President, Babich & Associates
Tony Beshara is the president of Babich and Associates, Texas' oldest placement and recruitment firm, and is recognized as the nation's top professional placement recruitment specialist. We recently sat down with Tony to pick his brain about interviewing tips, personal branding, and separating yourself from the rest of the job candidates.
Tell us a bit about your background. Why are you so passionate about finding employment for job seekers and helping companies fill their open positions?
I've been in this profession since 1973. I've personally helped more than 11,000 people find a job on a one-on-one basis by interviewing, assessing their skills, and then placing them with client companies. I'm passionate about this process for both individuals seeking a job as well as companies trying to find good employees because both candidates and employers have such a difficult time doing it on their own. The interviewing and hiring process is one of the most challenging endeavors people encounter. Next to the death of a loved one or a divorce, the most emotionally difficult event in people's lives is to look for a job. Hiring people is just as emotionally difficult. My practice, over the years, has helped people manage both of these events.
Finish this sentence: "In the 65 years Babich & Associates has been around, the biggest aspect of the job search process that has not changed is…"
The fact that individuals looking for a job still have to sell themselves to prospective employers in the same way they did in 1952. Candidates have to realize that they are selling to prospective employers what they can do for them over and above the other candidates who are going to interview for the position. It's simply selling features, advantages, and benefits.
Candidates have to realize that they are selling to prospective employers what they can do for them over and above the other candidates who are going to interview for the position.
What are some of the most common questions or issues that you're hearing about today from new college graduates?
"I didn't realize that finding a job was going to be this hard."

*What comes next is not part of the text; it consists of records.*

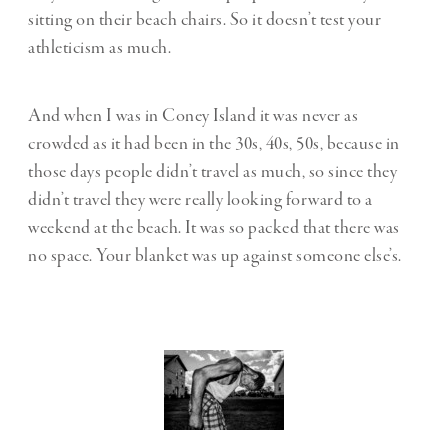
sitting on their beach chairs. So it doesn’t test your
athleticism as much.
And when I was in Coney Island it was never as
crowded as it had been in the 30s, 40s, 50s, because in
those days people didn’t travel as much, so since they
didn’t travel they were really looking forward to a
weekend at the beach. It was so packed that there was
no space. Your blanket was up against someone else’s.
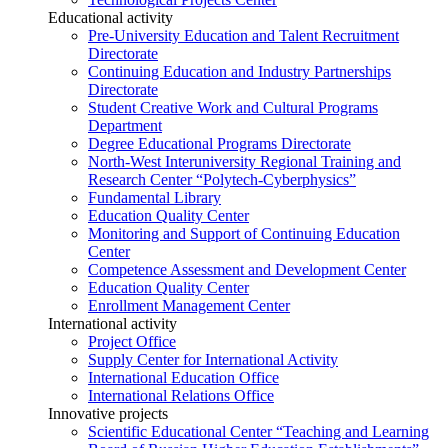
Educational activity
Pre-University Education and Talent Recruitment
Directorate
Continuing Education and Industry Partnerships
Directorate
Student Creative Work and Cultural Programs
Department
Degree Educational Programs Directorate
North-West Interuniversity Regional Training and
Research Center “Polytech-Cyberphysics”
Fundamental Library
Education Quality Center
Monitoring and Support of Continuing Education
Center
Competence Assessment and Development Center
Education Quality Center
Enrollment Management Center
International activity
Project Office
Supply Center for International Activity
International Education Office
International Relations Office
Innovative projects
Scientific Educational Center “Teaching and Learning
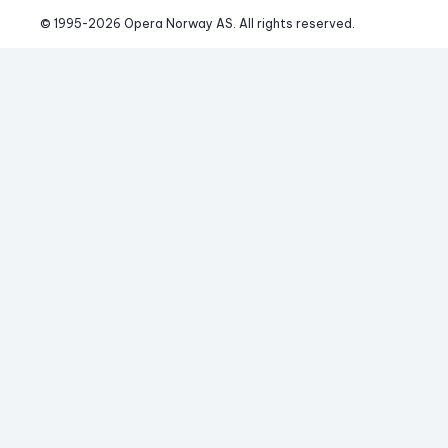
© 1995-
2026
 Opera Norway AS. 
All rights reserved.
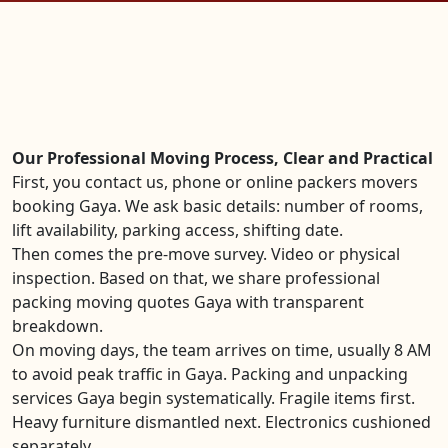
Our Professional Moving Process, Clear and Practical
First, you contact us, phone or online packers movers
booking Gaya. We ask basic details: number of rooms,
lift availability, parking access, shifting date.
Then comes the pre-move survey. Video or physical
inspection. Based on that, we share professional
packing moving quotes Gaya with transparent
breakdown.
On moving days, the team arrives on time, usually 8 AM
to avoid peak traffic in Gaya. Packing and unpacking
services Gaya begin systematically. Fragile items first.
Heavy furniture dismantled next. Electronics cushioned
separately.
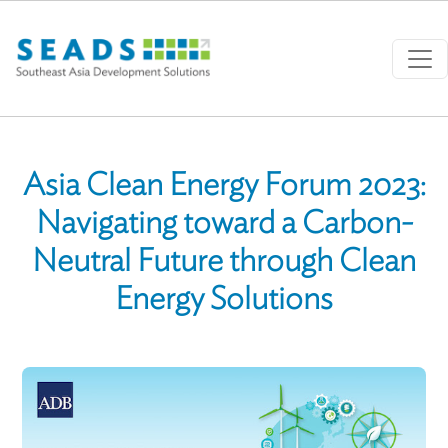
Skip to main content
Asia Clean Energy Forum 2023:
Navigating toward a Carbon-
Neutral Future through Clean
Energy Solutions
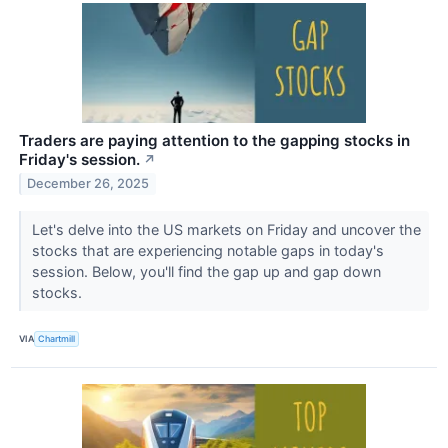
Traders are paying attention to the gapping stocks in
Friday's session.
↗
December 26, 2025
Let's delve into the US markets on Friday and uncover the
stocks that are experiencing notable gaps in today's
session. Below, you'll find the gap up and gap down
stocks.
VIA
Chartmill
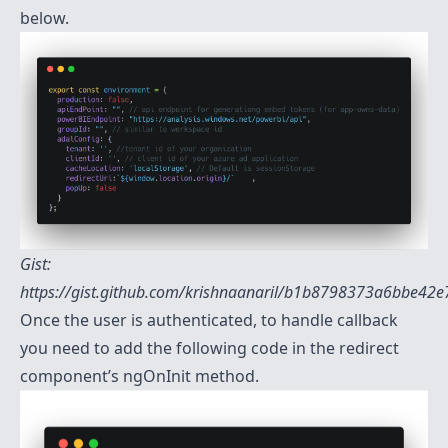
below.
Gist:
https://gist.github.com/krishnaanaril/b1b8798373a6bbe42
Once the user is authenticated, to handle callback
you need to add the following code in the redirect
component’s ngOnInit method.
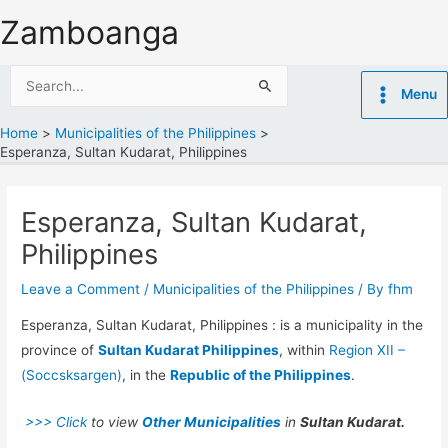
Skip
Zamboanga
to
content
Search
Menu
for:
Home
Municipalities of the Philippines
Esperanza, Sultan Kudarat, Philippines
Esperanza, Sultan Kudarat,
Philippines
Leave a Comment
/
Municipalities of the Philippines
/ By
fhm
Esperanza, Sultan Kudarat, Philippines : is a municipality in the
province of
Sultan Kudarat Philippines
, within
Region XII –
(Soccsksargen)
, in the
Republic of the Philippines
.
>>> Click
to view
Other Municipalities
in
Sultan Kudarat.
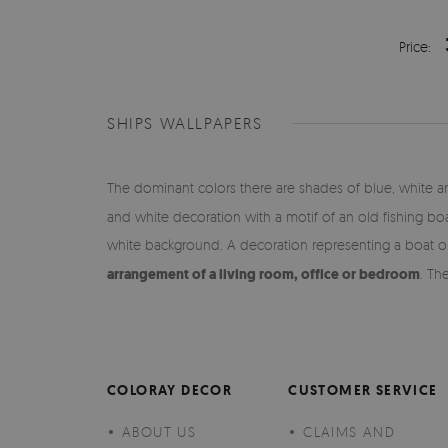
Price:
SHIPS WALLPAPERS
The dominant colors there are shades of blue, white an
and white decoration with a motif of an old fishing bo
white background. A decoration representing a boat on a
arrangement of a living room, office or bedroom
. Th
COLORAY DECOR
CUSTOMER SERVICE
ABOUT US
CLAIMS AND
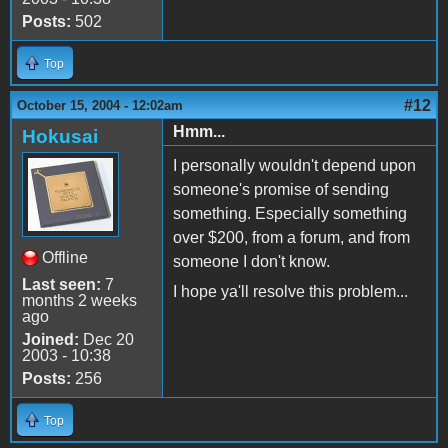
Posts:
502
Top
#12
October 15, 2004 - 12:02am
Hmm...
Hokusai
I personally wouldn't depend upon
someone's promise of sending
something. Especially something
over $200, from a forum, and from
Offline
someone I don't know.
Last seen:
7
I hope ya'll resolve this problem...
months 2 weeks
ago
Joined:
Dec 20
2003 - 10:38
Posts:
256
Top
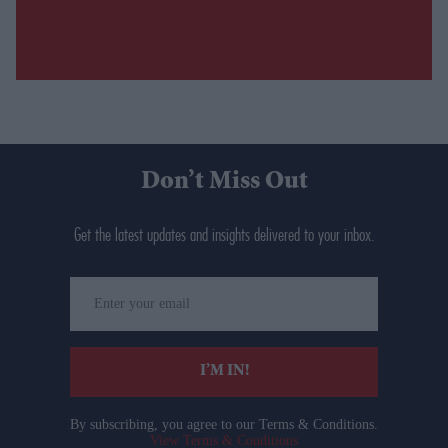
Don’t Miss Out
Get the latest updates and insights delivered to your inbox.
Enter
your
email
I’M IN!
By subscribing, you agree to our Terms & Conditions.
View Terms & Conditions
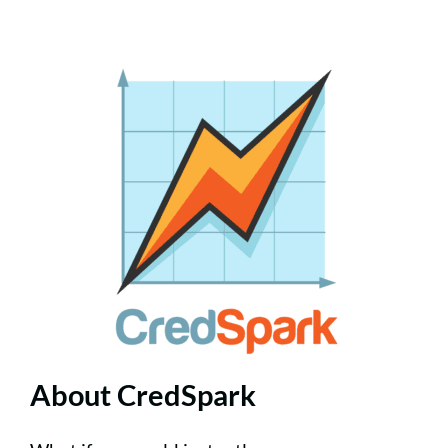
About CredSpark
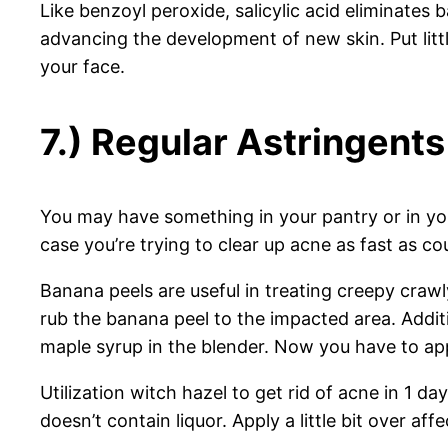
Like benzoyl peroxide, salicylic acid eliminates 
advancing the development of new skin. Put litt
your face.
7.) Regular Astringents
You may have something in your pantry or in your
case you’re trying to clear up acne as fast as 
Banana peels are useful in treating creepy crawl
rub the banana peel to the impacted area. Additi
maple syrup in the blender. Now you have to app
Utilization witch hazel to get rid of acne in 1 d
doesn’t contain liquor. Apply a little bit over aff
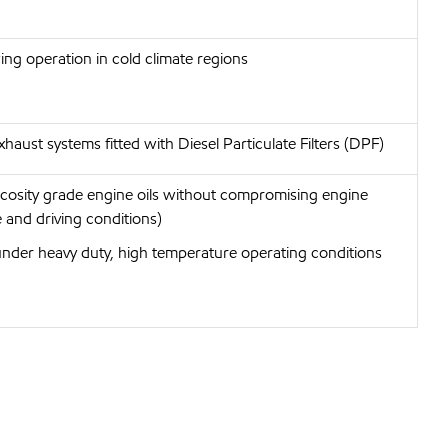
wing operation in cold climate regions
haust systems fitted with Diesel Particulate Filters (DPF)
iscosity grade engine oils without compromising engine
 and driving conditions)
under heavy duty, high temperature operating conditions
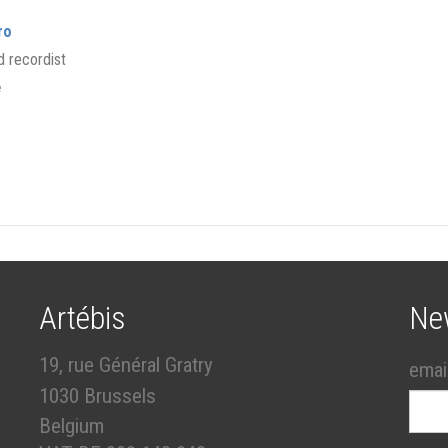
ro
 recordist
e
Artébis
Ne
19, rue Général Gratry
emai
1030 Brussels
Belgium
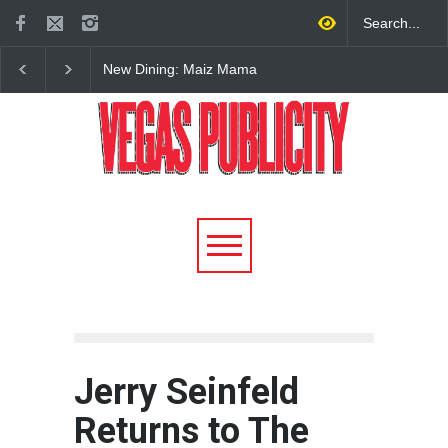
New Dining: El Cortez to
2026 Formula 1 Hein
Open New York-Style
Las Vegas Grand Prix
Steakhouse Alex Prime in
Announces T-Mobile 
Fall in DTLV
Lineup
Jerry Seinfeld
Returns to The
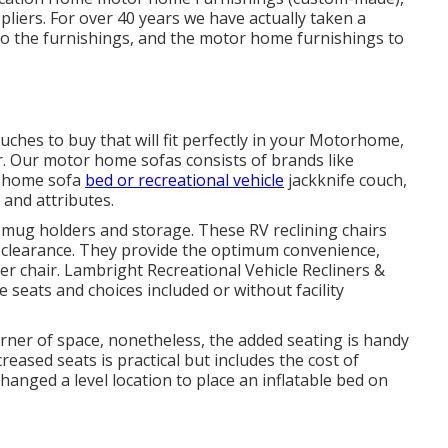
liers. For over 40 years we have actually taken a
r to the furnishings, and the motor home furnishings to
uches to buy that will fit perfectly in your Motorhome,
er. Our motor home sofas consists of brands like
r home sofa
bed or recreational vehicle
jackknife couch,
 and attributes.
mug holders and storage. These RV reclining chairs
f clearance. They provide the optimum convenience,
er chair.
Lambright Recreational Vehicle Recliners
&
 seats and choices included or without facility
orner of space, nonetheless, the added seating is handy
reased seats is practical but includes the cost of
hanged a level location to place an inflatable bed on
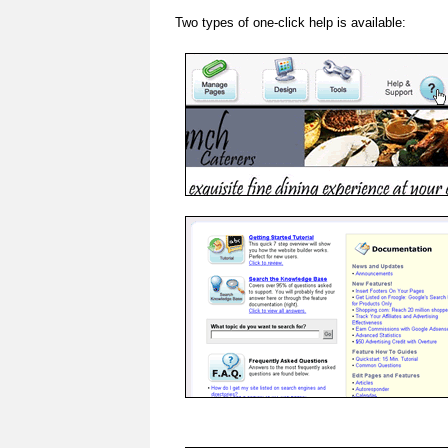
Two types of one-click help is available:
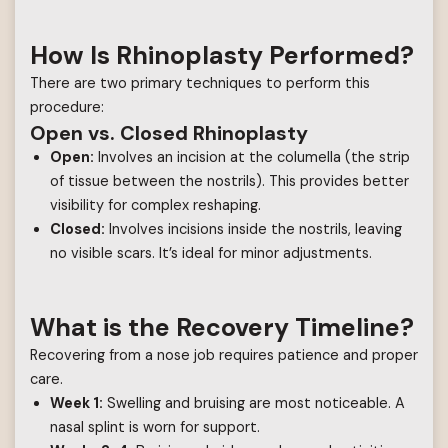
How Is Rhinoplasty Performed?
There are two primary techniques to perform this
procedure:
Open vs. Closed Rhinoplasty
Open:
Involves an incision at the columella (the strip
of tissue between the nostrils). This provides better
visibility for complex reshaping.
Closed:
Involves incisions inside the nostrils, leaving
no visible scars. It’s ideal for minor adjustments.
What is the Recovery Timeline?
Recovering from a nose job requires patience and proper
care.
Week 1:
Swelling and bruising are most noticeable. A
nasal splint is worn for support.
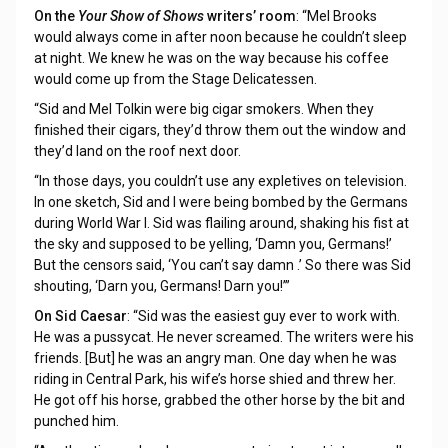
On the
Your Show of Shows
writers’ room
: “Mel Brooks
would always come in after noon because he couldn’t sleep
at night. We knew he was on the way because his coffee
would come up from the Stage Delicatessen.
“Sid and Mel Tolkin were big cigar smokers. When they
finished their cigars, they’d throw them out the window and
they’d land on the roof next door.
“In those days, you couldn’t use any expletives on television.
In one sketch, Sid and I were being bombed by the Germans
during World War I. Sid was flailing around, shaking his fist at
the sky and supposed to be yelling, ‘Damn you, Germans!’
But the censors said, ‘You can’t say damn .’ So there was Sid
shouting, ‘Darn you, Germans! Darn you!’”
On Sid Caesar
: “Sid was the easiest guy ever to work with.
He was a pussycat. He never screamed. The writers were his
friends. [But] he was an angry man. One day when he was
riding in Central Park, his wife’s horse shied and threw her.
He got off his horse, grabbed the other horse by the bit and
punched him.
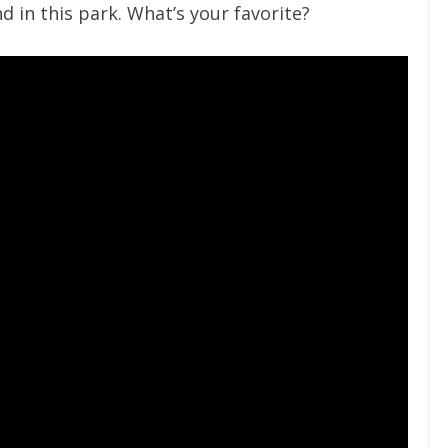
d in this park. What’s your favorite?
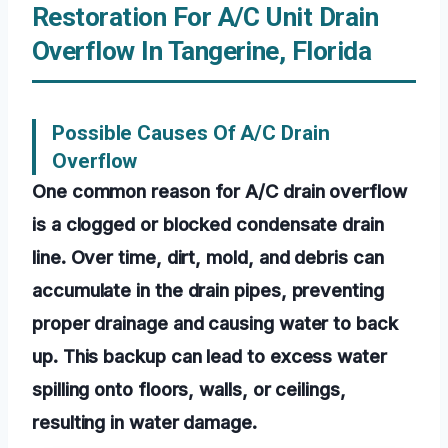
Restoration For A/C Unit Drain
Overflow In Tangerine, Florida
Possible Causes Of A/C Drain
Overflow
One common reason for A/C drain overflow
is a clogged or blocked condensate drain
line. Over time, dirt, mold, and debris can
accumulate in the drain pipes, preventing
proper drainage and causing water to back
up. This backup can lead to excess water
spilling onto floors, walls, or ceilings,
resulting in water damage.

If a soon-to-be college graduate asked you, "I've never thought about partnering with a placement agency or recruiting service. Would they even give me the time of day? What do I have to offer them?" how might you respond?
There is a tendency to think that a placement service's clients would not pay a fee for recruiting a relatively entry-level candidate. But often, our clients are looking for entry level candidates with lots of potential. As a company, we know our clients' needs and know the kind of candidate they would hire.
How can young adults call upon their personal stories and branding to aid in their job search – even if they don't have much of an employment history?
Personal stories of success, even outside of a work environment, are wonderful. I remember years ago placing an engineer fresh out of Texas A&M University. We got the kid a number of interviews primarily because he was born and raised on a chicken farm. He would tell the story of how much hard work it was to help his family manage a chicken farm. When one of our clients hired him, they told us that what separated him from all of the other candidates was that he demonstrated a hard work ethic by being born and raised on a chicken farm. Stories sell! Personal stories about growing up, overcoming adversity, etc., even if they aren't business-related, will get you hired.
Which do you think can help a job candidate stand out from the crowd more effectively: their resume, or their cover letter?
Frankly, neither one. People put way too much emphasis on a resume (although you do need a good resume) and a cover letter. The "key" to getting a good job is to get a decent interview. On average, the person you are sending your resume and cover letter to is getting 180 of them for every job posting. The key is to pick up the phone and actually call a hiring authority. That's how you are going to get an interview.
Between the resume and the cover letter, the resume is vastly more important. We did a study a number of years ago with about 1600 of our clients, and 50% said they never even read a cover letter. The other 50% said that they only read the cover letter if the resume looked interesting. A job candidate certainly needs a good resume, and a cover letter that says "Here's why you should interview me" can't hurt. But having said all that, spend your time calling potential employers rather than writing and rewriting your resume and your cover letter.
What kinds of insights do you try to offer job applicants with regard to the actual employer interviews?
Oh my, I wrote a whole book about this. But the most important thing is to remember that you are selling yourself to an employer. You are selling them on the idea that they should hire you over and above all of the other candidates that they are interviewing. If you give them plenty of good reasons why they should hire you, they will give you plenty of good reasons why you ought to work there. Once you get to the point where someone wants to hire you, then it can become a two-way interaction of what you can do for them along with what they can do for you. If you remember this primary principle, everything else will take care of itself.
Based on the trends you're seeing, what do you foresee for the future of the entire job search process, especially as it pertains to newly-graduated young adults?
Fortunately, the economy is getting better, so employers are going to have more opportunities; and therefore, it's going to be easier to get an interview and a job. My sense is, however, that the economy is going to grow slowly. Having said that, it's still going to be a very competitive market and job candidates need to prepare for a very challenging experience.